Who are the designers you look up to and why?
There are a few, and each has a unique reason. I’ll start with Alber Elbaz of Lanvin, who made me fall in love with fashion and who believed in diversity from the start. He always advocated varied shapes, sizes, and age groups. His use of fabrics, the flow, and drape of his iconic dresses are remarkable. Schiaparelli is another designer I admire for the artistic pieces he creates; he speaks a language of fashion love. Valentino, a fashion house that redefines couture while effortlessly creating timeless and glamorous daywear.
How did the Marina Rinaldi — Dima Ayad collaboration happen?
I’ve been a loyal customer of Marina Rinaldi for a very long time. When I travel, I always stop at their stores, and on many occasions, I suggested to the store manager in London that we should collaborate. We share many common customers. It started as a passing conversation until I received the call to collaborate. At first, I didn’t take it seriously.
Tell us more about the Marina Rinaldi - Dima Ayad collection. Can you run us through a few of the pieces?
There are seven silhouettes that have been created. I’ve created a suit in two colours, black and fuchsia, embellished with crystals. It’s always been a dream of mine to have an evening blazer in my size. It’s a timeless piece that will surely remain in women’s wardrobes for a long time. There’s also a golden woven kaftan — a festive must-have piece. An embellished kaftan in emerald green and black with the signature Dima Ayad silhouette, which we feature every season, is extremely flattering. We’ve also incorporated pleats, but in the Dima Ayad style. Purple is my favourite colour, and amethyst is my birthstone, so watch out for how we’ve played with purple.

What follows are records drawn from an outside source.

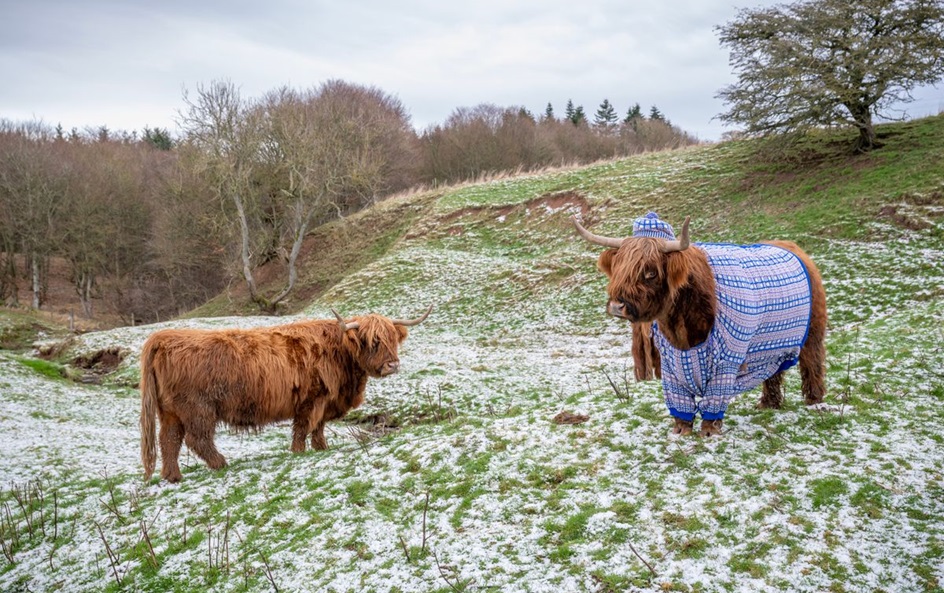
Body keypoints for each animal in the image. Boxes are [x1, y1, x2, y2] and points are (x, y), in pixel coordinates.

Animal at [568, 213, 824, 434]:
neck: (682, 328)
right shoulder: (671, 363)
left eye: (650, 272)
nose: (616, 306)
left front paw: (709, 431)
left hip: (812, 332)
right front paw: (681, 430)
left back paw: (814, 400)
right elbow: (678, 399)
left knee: (812, 362)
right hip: (771, 346)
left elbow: (714, 397)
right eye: (619, 267)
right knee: (773, 372)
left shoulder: (726, 361)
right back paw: (769, 403)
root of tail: (793, 247)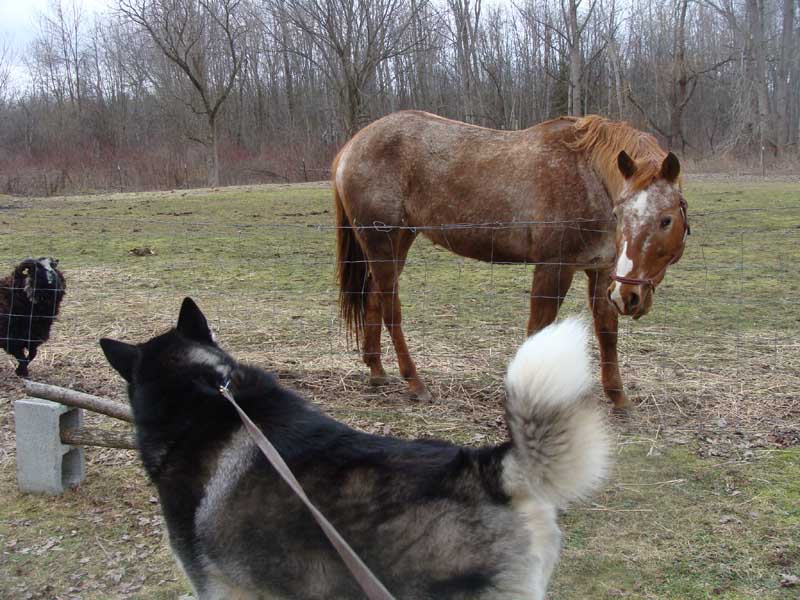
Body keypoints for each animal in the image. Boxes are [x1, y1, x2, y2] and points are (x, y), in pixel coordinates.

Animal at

You collaborated with shoe designer Malone Souliers. For a regional designer, how does working with international brands help?
It was an incredible experience as I had never worked with shoes before. Collaborating with them has given a regional designer global exposure.
Do you feel Arab designers are getting the attention they deserve, especially when it comes to contemporary wear?
This is definitely a work in progress, and we need more attention on this category in fashion in our region.
What is your goal for your label?
Right now, we are adding more seasons to our collections and working on expanding our reach with additional brick-and-mortar stores and a stronger online presence. My dream is to dress as many diverse body types as possible and be available in concessions in department stores worldwide.